WHAT YOU HAVE TO DO. Which lines of the data include the string "pull"? List them all.

┌─ DATASET ENTRIES

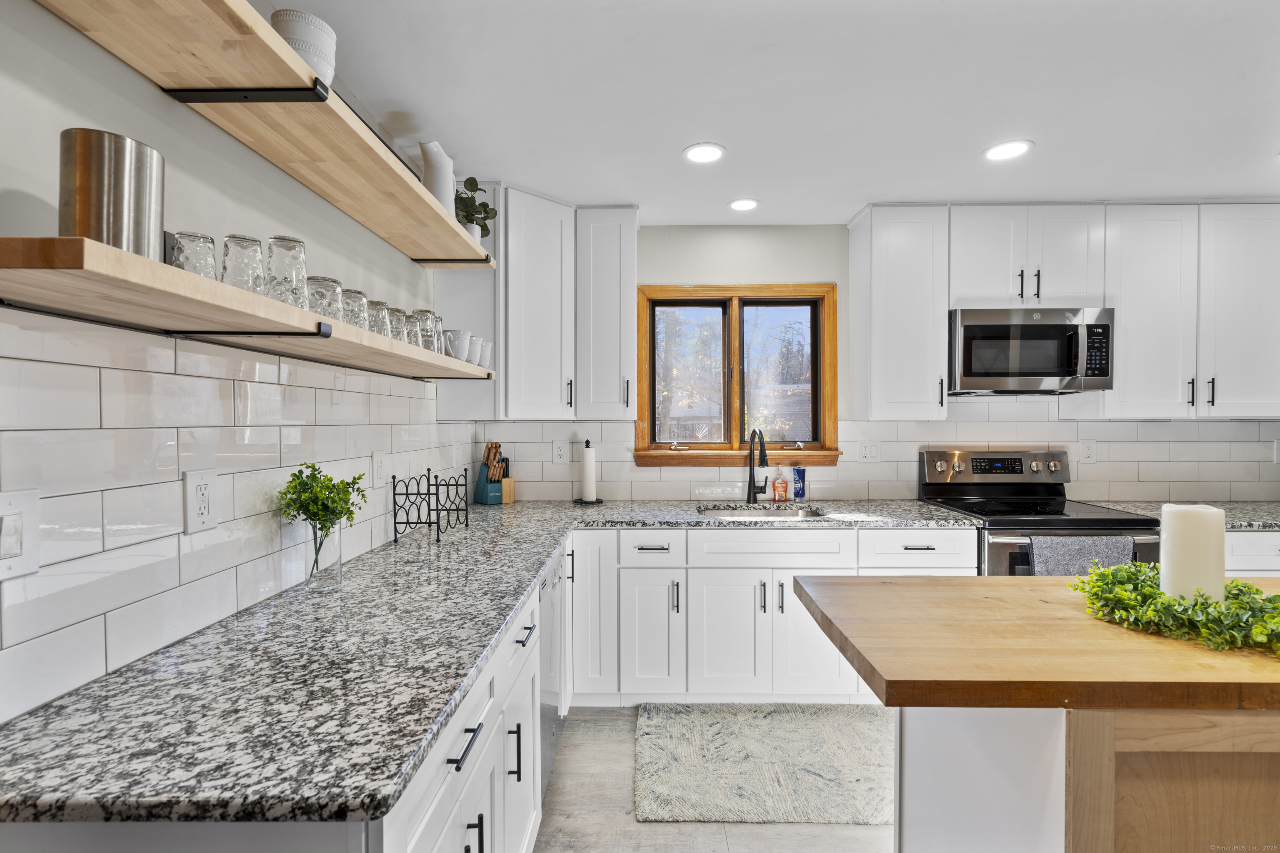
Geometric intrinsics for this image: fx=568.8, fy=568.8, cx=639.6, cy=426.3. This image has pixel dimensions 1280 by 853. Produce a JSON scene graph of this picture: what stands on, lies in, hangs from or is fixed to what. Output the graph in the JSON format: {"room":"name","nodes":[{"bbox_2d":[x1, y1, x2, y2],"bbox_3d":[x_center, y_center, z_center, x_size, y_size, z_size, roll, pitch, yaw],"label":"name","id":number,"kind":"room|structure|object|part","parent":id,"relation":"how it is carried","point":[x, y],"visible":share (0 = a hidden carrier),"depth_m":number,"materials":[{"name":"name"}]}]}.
{"room":"kitchen","nodes":[
{"label":"kitchen","id":0,"kind":"room"},
{"bbox_2d":[0,1,460,726],"bbox_3d":[-1.100,0.130,0.473,0.140,2.448,5.657,0,1,1],"label":"left wall","id":1,"kind":"structure","parent":0,"point":[53,123],"depth_m":1.17,"materials":[{"name":"white tile"}]},
{"bbox_2d":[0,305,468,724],"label":"tile backsplash","id":2,"kind":"structure","parent":1,"relation":"attached to","point":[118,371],"depth_m":1.17,"materials":[{"name":"white tile"}]},
{"bbox_2d":[0,489,39,580],"bbox_3d":[-0.980,0.171,0.866,0.014,0.136,0.114,0,1,1],"label":"light switch","id":3,"kind":"object","parent":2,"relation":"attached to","point":[16,511],"visible":0.99,"depth_m":0.90,"materials":[{"name":"white plastic"}]},
{"bbox_2d":[182,469,218,534],"bbox_3d":[-0.969,0.165,1.259,0.009,0.135,0.083,0,1,1],"label":"outlet","id":4,"kind":"object","parent":2,"relation":"attached to","point":[206,508],"visible":0.98,"depth_m":1.25,"materials":[{"name":"white plastic"}]},
{"bbox_2d":[371,450,385,486],"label":"outlet","id":5,"kind":"object","parent":2,"relation":"attached to","point":[376,463],"visible":0.98,"depth_m":2.05,"materials":[{"name":"white plastic"}]},
{"bbox_2d":[0,235,502,382],"bbox_3d":[-0.830,-0.212,1.632,0.288,0.055,1.976,0,1,1],"label":"lower shelf","id":6,"kind":"object","parent":1,"relation":"attached to","point":[131,257],"visible":0.96,"depth_m":0.93,"materials":[{"name":"brown wood"}]},
{"bbox_2d":[60,127,164,259],"bbox_3d":[-0.842,-0.345,0.912,0.122,0.210,0.127,0,1,1],"label":"metal canister","id":7,"kind":"object","parent":6,"relation":"on","point":[118,212],"visible":0.79,"depth_m":0.87,"materials":[{"name":"silver metal"}]},
{"bbox_2d":[170,230,217,279],"bbox_3d":[-0.863,-0.312,1.098,0.085,0.122,0.085,0,1,1],"label":"drinking glass","id":8,"kind":"object","parent":6,"relation":"on","point":[183,237],"visible":0.66,"depth_m":1.07,"materials":[{"name":"clear glass"}]},
{"bbox_2d":[220,233,265,293],"bbox_3d":[-0.835,-0.327,1.195,0.088,0.140,0.087,0,1,1],"label":"drinking glass","id":9,"kind":"object","parent":6,"relation":"on","point":[241,247],"visible":0.84,"depth_m":1.17,"materials":[{"name":"clear glass"}]},
{"bbox_2d":[264,235,308,305],"bbox_3d":[-0.801,-0.341,1.287,0.090,0.164,0.089,0,1,1],"label":"drinking glass","id":10,"kind":"object","parent":6,"relation":"on","point":[294,247],"visible":0.87,"depth_m":1.26,"materials":[{"name":"clear glass"}]},
{"bbox_2d":[307,275,344,323],"bbox_3d":[-0.780,-0.302,1.401,0.093,0.122,0.093,0,1,1],"label":"drinking glass","id":11,"kind":"object","parent":6,"relation":"on","point":[324,287],"visible":0.69,"depth_m":1.37,"materials":[{"name":"clear glass"}]},
{"bbox_2d":[341,287,369,329],"bbox_3d":[-0.786,-0.308,1.545,0.089,0.124,0.089,0,1,1],"label":"drinking glass","id":12,"kind":"object","parent":6,"relation":"on","point":[354,292],"visible":0.54,"depth_m":1.52,"materials":[{"name":"clear glass"}]},
{"bbox_2d":[365,298,389,336],"bbox_3d":[-0.785,-0.308,1.680,0.086,0.120,0.085,0,1,1],"label":"drinking glass","id":13,"kind":"object","parent":6,"relation":"on","point":[376,309],"visible":0.58,"depth_m":1.66,"materials":[{"name":"clear glass"}]},
{"bbox_2d":[387,306,408,341],"bbox_3d":[-0.785,-0.311,1.800,0.086,0.122,0.085,0,1,1],"label":"drinking glass","id":14,"kind":"object","parent":6,"relation":"on","point":[396,312],"visible":0.46,"depth_m":1.78,"materials":[{"name":"clear glass"}]},
{"bbox_2d":[402,310,422,345],"bbox_3d":[-0.769,-0.313,1.880,0.086,0.123,0.086,0,1,1],"label":"drinking glass","id":15,"kind":"object","parent":6,"relation":"on","point":[411,324],"visible":0.45,"depth_m":1.86,"materials":[{"name":"clear glass"}]},
{"bbox_2d":[413,308,439,351],"bbox_3d":[-0.741,-0.323,1.961,0.089,0.146,0.090,0,1,1],"label":"drinking glass","id":16,"kind":"object","parent":6,"relation":"on","point":[424,312],"visible":0.73,"depth_m":1.93,"materials":[{"name":"clear glass"}]},
{"bbox_2d":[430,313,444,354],"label":"drinking glass","id":17,"kind":"object","parent":6,"relation":"on","point":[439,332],"visible":0.35,"depth_m":2.07,"materials":[{"name":"clear glass"}]},
{"bbox_2d":[443,329,471,361],"bbox_3d":[-0.719,-0.309,2.223,0.104,0.118,0.108,0,1,1],"label":"mug","id":18,"kind":"object","parent":6,"relation":"on","point":[457,349],"visible":0.86,"depth_m":2.19,"materials":[{"name":"white ceramic"}]},
{"bbox_2d":[465,336,482,365],"bbox_3d":[-0.691,-0.295,2.300,0.101,0.105,0.101,0,1,1],"label":"cup","id":19,"kind":"object","parent":6,"relation":"on","point":[474,346],"visible":0.56,"depth_m":2.28,"materials":[{"name":"white ceramic"}]},
{"bbox_2d":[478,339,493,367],"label":"mug","id":20,"kind":"object","parent":6,"relation":"on","point":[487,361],"visible":0.57,"depth_m":2.38,"materials":[{"name":"white ceramic"}]},
{"bbox_2d":[33,0,498,269],"bbox_3d":[-0.830,-0.702,1.476,0.317,0.066,2.470,0,1,1],"label":"upper shelf","id":21,"kind":"object","parent":1,"relation":"attached to","point":[384,235],"visible":0.95,"depth_m":1.21,"materials":[{"name":"brown wood"}]},
{"bbox_2d":[268,10,337,84],"bbox_3d":[-0.768,-0.813,1.296,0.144,0.155,0.145,0,1,-16],"label":"bowl stack","id":22,"kind":"object","parent":21,"relation":"on","point":[306,33],"visible":0.52,"depth_m":1.25,"materials":[{"name":"white ceramic"}]},
{"bbox_2d":[418,140,455,214],"bbox_3d":[-0.744,-0.894,2.109,0.138,0.264,0.151,0,1,1],"label":"white pitcher","id":23,"kind":"object","parent":21,"relation":"on","point":[427,168],"visible":0.7,"depth_m":2.07,"materials":[{"name":"white ceramic"}]},
{"bbox_2d":[453,177,498,244],"bbox_3d":[-0.735,-0.902,2.467,0.231,0.313,0.226,0,1,-23],"label":"potted plant","id":24,"kind":"object","parent":21,"relation":"on","point":[467,217],"visible":0.65,"depth_m":2.44,"materials":[{"name":"green plant"}]},
{"bbox_2d":[532,705,892,852],"bbox_3d":[1.414,1.418,0.404,4.924,0.100,5.752,0,1,1],"label":"floor","id":25,"kind":"structure","parent":0,"point":[622,789],"depth_m":1.93,"materials":[{"name":"wood"}]},
{"bbox_2d":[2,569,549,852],"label":"base cabinet","id":26,"kind":"object","parent":25,"relation":"on","point":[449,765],"visible":0.35,"depth_m":1.12,"materials":[{"name":"white paint"}]},
{"bbox_3d":[-0.334,0.602,1.080,0.038,0.015,0.131,0,1,1],"label":"bar pull","id":27,"kind":"part","parent":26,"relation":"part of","materials":[{"name":"black metal"}]},
{"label":"pull","id":28,"kind":"part","parent":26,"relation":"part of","materials":[{"name":"black metal"}]},
{"bbox_2d":[1,497,982,831],"bbox_3d":[0.003,0.473,1.916,1.839,0.040,2.614,0,1,1],"label":"granite countertop","id":29,"kind":"structure","parent":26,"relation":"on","point":[492,633],"depth_m":1.02,"materials":[{"name":"grey stone"}]},
{"bbox_2d":[306,519,344,591],"bbox_3d":[-0.868,0.354,1.570,0.091,0.176,0.094,0,1,1],"label":"glass vase","id":30,"kind":"object","parent":29,"relation":"on","point":[339,566],"visible":0.91,"depth_m":1.54,"materials":[{"name":"clear glass"}]},
{"bbox_2d":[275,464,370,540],"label":"green plant","id":31,"kind":"object","parent":30,"relation":"in","point":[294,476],"visible":0.94,"depth_m":1.55,"materials":[{"name":"green plant"}]},
{"bbox_2d":[388,467,469,544],"bbox_3d":[-0.822,0.306,2.272,0.178,0.248,0.383,0,1,1],"label":"wine rack","id":32,"kind":"object","parent":29,"relation":"on","point":[394,493],"visible":0.99,"depth_m":2.20,"materials":[{"name":"black metal"}]},
{"bbox_2d":[472,442,510,504],"bbox_3d":[-0.815,0.253,3.138,0.106,0.336,0.212,-1,1,-41],"label":"knife block","id":33,"kind":"object","parent":29,"relation":"on","point":[489,448],"visible":0.98,"depth_m":3.10,"materials":[{"name":"wood"}]},
{"bbox_2d":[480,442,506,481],"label":"knife set","id":34,"kind":"object","parent":33,"relation":"in","point":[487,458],"visible":0.65,"depth_m":3.14,"materials":[{"name":"brown wood"}]},
{"bbox_2d":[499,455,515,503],"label":"knife block","id":35,"kind":"object","parent":29,"relation":"on","point":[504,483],"visible":0.61,"depth_m":3.18,"materials":[{"name":"brown wood"}]},
{"bbox_2d":[573,438,603,504],"bbox_3d":[-0.283,0.248,3.128,0.166,0.348,0.165,0,1,1],"label":"paper towel holder","id":36,"kind":"object","parent":29,"relation":"on","point":[589,501],"visible":0.99,"depth_m":3.10,"materials":[{"name":"black metal"}]},
{"bbox_2d":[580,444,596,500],"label":"paper towel roll","id":37,"kind":"object","parent":36,"relation":"on","point":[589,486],"visible":0.97,"depth_m":3.12,"materials":[{"name":"white paper"}]},
{"bbox_2d":[746,427,770,504],"bbox_3d":[0.647,0.212,3.079,0.112,0.420,0.251,0,1,1],"label":"faucet","id":38,"kind":"object","parent":29,"relation":"on","point":[752,451],"visible":0.99,"depth_m":3.15,"materials":[{"name":"black metal"}]},
{"bbox_2d":[695,503,826,519],"bbox_3d":[0.628,0.535,2.922,0.662,0.178,0.479,0,1,1],"label":"sink","id":39,"kind":"object","parent":29,"relation":"in","point":[762,513],"visible":0.33,"depth_m":3.08,"materials":[{"name":"silver metal"}]},
{"bbox_2d":[771,466,788,501],"bbox_3d":[0.790,0.320,3.206,0.074,0.202,0.061,0,1,1],"label":"soap bottle","id":40,"kind":"object","parent":29,"relation":"on","point":[780,488],"visible":0.99,"depth_m":3.18,"materials":[{"name":"orange plastic"}]},
{"bbox_2d":[792,466,806,500],"bbox_3d":[0.891,0.321,3.197,0.068,0.195,0.064,0,1,1],"label":"blue bottle","id":41,"kind":"object","parent":29,"relation":"on","point":[797,493],"visible":0.98,"depth_m":3.17,"materials":[{"name":"blue plastic"}]},
{"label":"pull","id":42,"kind":"part","parent":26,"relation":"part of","materials":[{"name":"black metal"}]},
{"bbox_2d":[537,543,567,801],"bbox_3d":[-0.608,0.911,2.118,0.616,0.853,0.583,0,1,1],"label":"dishwasher","id":43,"kind":"object","parent":25,"relation":"on","point":[554,583],"visible":0.14,"depth_m":2.05,"materials":[{"name":"silver metal"}]},
{"bbox_2d":[635,702,896,824],"bbox_3d":[0.585,1.327,2.319,1.228,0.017,0.762,0,1,1],"label":"rug","id":44,"kind":"object","parent":25,"relation":"on","point":[662,777],"visible":0.96,"depth_m":2.23,"materials":[{"name":"beige carpet"}]},
{"bbox_2d":[567,526,972,706],"bbox_3d":[0.599,0.889,2.893,1.796,0.868,0.666,0,1,1],"label":"base cabinet run","id":45,"kind":"object","parent":25,"relation":"on","point":[827,665],"visible":0.61,"depth_m":2.62,"materials":[{"name":"white paint"}]},
{"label":"cabinet door","id":46,"kind":"part","parent":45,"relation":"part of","materials":[{"name":"white paint"}]},
{"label":"cabinet door","id":47,"kind":"part","parent":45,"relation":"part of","materials":[{"name":"white paint"}]},
{"bbox_2d":[790,573,1279,852],"bbox_3d":[1.488,0.899,1.297,2.086,0.897,0.798,0,1,1],"label":"kitchen island","id":48,"kind":"object","parent":25,"relation":"on","point":[832,628],"visible":0.97,"depth_m":1.10,"materials":[{"name":"brown wood"}]},
{"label":"island base","id":49,"kind":"part","parent":48,"relation":"part of","materials":[{"name":"wood"}]},
{"bbox_2d":[1073,562,1279,656],"bbox_3d":[1.232,0.384,1.243,0.419,0.109,0.489,0,1,1],"label":"greenery garland","id":50,"kind":"object","parent":48,"relation":"on","point":[1216,608],"visible":0.95,"depth_m":1.23,"materials":[{"name":"green plant"}]},
{"bbox_2d":[1159,503,1226,603],"bbox_3d":[1.216,0.300,1.255,0.110,0.249,0.111,0,1,1],"label":"candle","id":51,"kind":"object","parent":48,"relation":"on","point":[1183,531],"visible":0.81,"depth_m":1.22,"materials":[{"name":"white wax"}]},
{"bbox_2d":[918,449,1159,575],"bbox_3d":[1.966,0.737,2.886,0.757,1.200,0.730,0,1,1],"label":"stove","id":52,"kind":"object","parent":25,"relation":"on","point":[1005,543],"visible":0.34,"depth_m":2.90,"materials":[{"name":"metal"}]},
{"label":"control panel","id":53,"kind":"part","parent":52,"relation":"part of","materials":[{"name":"silver metal"}]},
{"bbox_2d":[1028,534,1136,576],"bbox_3d":[1.914,0.647,2.473,0.429,0.339,0.058,0,1,1],"label":"dish towel","id":54,"kind":"object","parent":52,"relation":"hanging from","point":[1091,543],"visible":0.35,"depth_m":2.45,"materials":[{"name":"grey fabric"}]},
{"bbox_2d":[1224,531,1279,575],"bbox_3d":[3.001,0.896,2.833,1.007,0.878,0.644,0,1,1],"label":"base cabinet","id":55,"kind":"object","parent":25,"relation":"on","point":[1253,536],"visible":0.11,"depth_m":2.55,"materials":[{"name":"white paint"}]},
{"bbox_2d":[1080,499,1279,530],"bbox_3d":[3.139,0.442,2.816,1.513,0.036,0.662,0,1,1],"label":"countertop","id":56,"kind":"structure","parent":55,"relation":"on","point":[1233,523],"depth_m":2.80,"materials":[{"name":"grey stone"}]},
{"bbox_2d":[266,0,1279,224],"bbox_3d":[1.425,-1.156,0.614,5.078,0.102,5.744,0,1,1],"label":"ceiling","id":57,"kind":"structure","parent":0,"point":[842,200],"depth_m":1.94,"materials":[{"name":"white paint"}]},
{"bbox_2d":[682,142,725,163],"bbox_3d":[0.267,-1.140,2.382,0.183,0.007,0.184,0,1,1],"label":"recessed light","id":58,"kind":"object","parent":57,"relation":"in","point":[700,150],"visible":0.99,"depth_m":2.38,"materials":[{"name":"white plastic"}]},
{"bbox_2d":[727,197,759,211],"bbox_3d":[0.537,-1.147,2.944,0.173,0.007,0.176,0,1,1],"label":"recessed light","id":59,"kind":"object","parent":57,"relation":"in","point":[745,205],"visible":0.99,"depth_m":2.94,"materials":[{"name":"white plastic"}]},
{"bbox_2d":[982,140,1033,160],"bbox_3d":[1.522,-1.141,2.357,0.183,0.006,0.184,0,1,1],"label":"recessed light","id":60,"kind":"object","parent":57,"relation":"in","point":[998,153],"visible":0.99,"depth_m":2.35,"materials":[{"name":"white plastic"}]},
{"bbox_2d":[467,221,1279,505],"bbox_3d":[1.664,0.079,3.312,5.181,2.464,0.150,0,1,1],"label":"back wall","id":61,"kind":"structure","parent":0,"point":[840,279],"depth_m":3.24,"materials":[{"name":"white paint"}]},
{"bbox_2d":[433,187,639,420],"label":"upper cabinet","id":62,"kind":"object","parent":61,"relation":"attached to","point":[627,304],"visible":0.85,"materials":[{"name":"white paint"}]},
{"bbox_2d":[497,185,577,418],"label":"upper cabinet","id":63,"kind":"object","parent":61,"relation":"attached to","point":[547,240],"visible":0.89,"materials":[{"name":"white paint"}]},
{"bbox_2d":[575,205,639,419],"bbox_3d":[-0.174,-0.591,3.077,0.309,1.101,0.379,0,1,1],"label":"upper cabinet","id":64,"kind":"object","parent":61,"relation":"attached to","point":[599,240],"visible":0.99,"depth_m":2.94,"materials":[{"name":"white paint"}]},
{"bbox_2d":[632,283,840,466],"bbox_3d":[0.557,-0.285,3.344,1.206,1.058,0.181,0,1,1],"label":"window","id":65,"kind":"structure","parent":61,"relation":"in","point":[650,404],"depth_m":3.34,"materials":[{"name":"brown wood"}]},
{"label":"pane","id":66,"kind":"part","parent":65,"relation":"part of","materials":[{"name":"glass"}]},
{"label":"pane","id":67,"kind":"part","parent":65,"relation":"part of","materials":[{"name":"glass"}]},
{"bbox_2d":[462,417,1279,502],"bbox_3d":[1.597,0.149,3.223,4.783,0.553,0.008,0,1,1],"label":"tile backsplash","id":68,"kind":"structure","parent":61,"relation":"attached to","point":[1166,426],"depth_m":3.21,"materials":[{"name":"white tile"}]},
{"bbox_2d":[552,439,569,464],"bbox_3d":[-0.454,0.146,3.246,0.082,0.128,0.009,0,1,1],"label":"outlet","id":69,"kind":"object","parent":68,"relation":"attached to","point":[559,451],"visible":0.99,"depth_m":3.24,"materials":[{"name":"white plastic"}]},
{"bbox_2d":[857,439,880,462],"bbox_3d":[1.295,0.143,3.214,0.119,0.125,0.011,0,1,1],"label":"outlet","id":70,"kind":"object","parent":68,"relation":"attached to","point":[868,451],"visible":0.97,"depth_m":3.21,"materials":[{"name":"white plastic"}]},
{"bbox_2d":[1079,438,1097,463],"bbox_3d":[2.512,0.139,3.188,0.081,0.131,0.009,0,1,1],"label":"outlet","id":71,"kind":"object","parent":68,"relation":"attached to","point":[1088,451],"visible":0.98,"depth_m":3.19,"materials":[{"name":"white plastic"}]},
{"bbox_2d":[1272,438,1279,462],"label":"outlet","id":72,"kind":"object","parent":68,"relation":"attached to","point":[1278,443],"visible":1,"depth_m":3.09,"materials":[{"name":"white plastic"}]},
{"bbox_2d":[847,202,951,420],"bbox_3d":[1.379,-0.590,3.055,0.407,1.110,0.366,0,1,1],"label":"upper cabinet","id":73,"kind":"object","parent":61,"relation":"attached to","point":[880,257],"visible":0.99,"depth_m":2.92,"materials":[{"name":"white paint"}]},
{"bbox_2d":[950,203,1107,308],"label":"upper cabinet","id":74,"kind":"object","parent":61,"relation":"attached to","point":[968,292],"visible":0.86,"depth_m":2.88,"materials":[{"name":"white paint"}]},
{"bbox_2d":[948,307,1114,394],"bbox_3d":[1.977,-0.384,2.995,0.756,0.421,0.448,0,1,1],"label":"microwave","id":75,"kind":"object","parent":74,"relation":"attached to","point":[990,329],"visible":0.95,"depth_m":2.82,"materials":[{"name":"silver metal"}]},
{"bbox_2d":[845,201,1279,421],"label":"upper cabinet run","id":76,"kind":"object","parent":61,"relation":"attached to","point":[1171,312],"visible":0.98,"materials":[{"name":"white paint"}]},
{"bbox_2d":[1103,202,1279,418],"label":"upper cabinet","id":77,"kind":"object","parent":61,"relation":"attached to","point":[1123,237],"visible":0.9,"depth_m":2.85,"materials":[{"name":"white paint"}]}
]}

└─

RESULT FOR THIS EXERCISE.
{"bbox_3d":[-0.334,0.602,1.080,0.038,0.015,0.131,0,1,1],"label":"bar pull","id":27,"kind":"part","parent":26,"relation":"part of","materials":[{"name":"black metal"}]},
{"label":"pull","id":28,"kind":"part","parent":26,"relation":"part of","materials":[{"name":"black metal"}]},
{"label":"pull","id":42,"kind":"part","parent":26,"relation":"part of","materials":[{"name":"black metal"}]},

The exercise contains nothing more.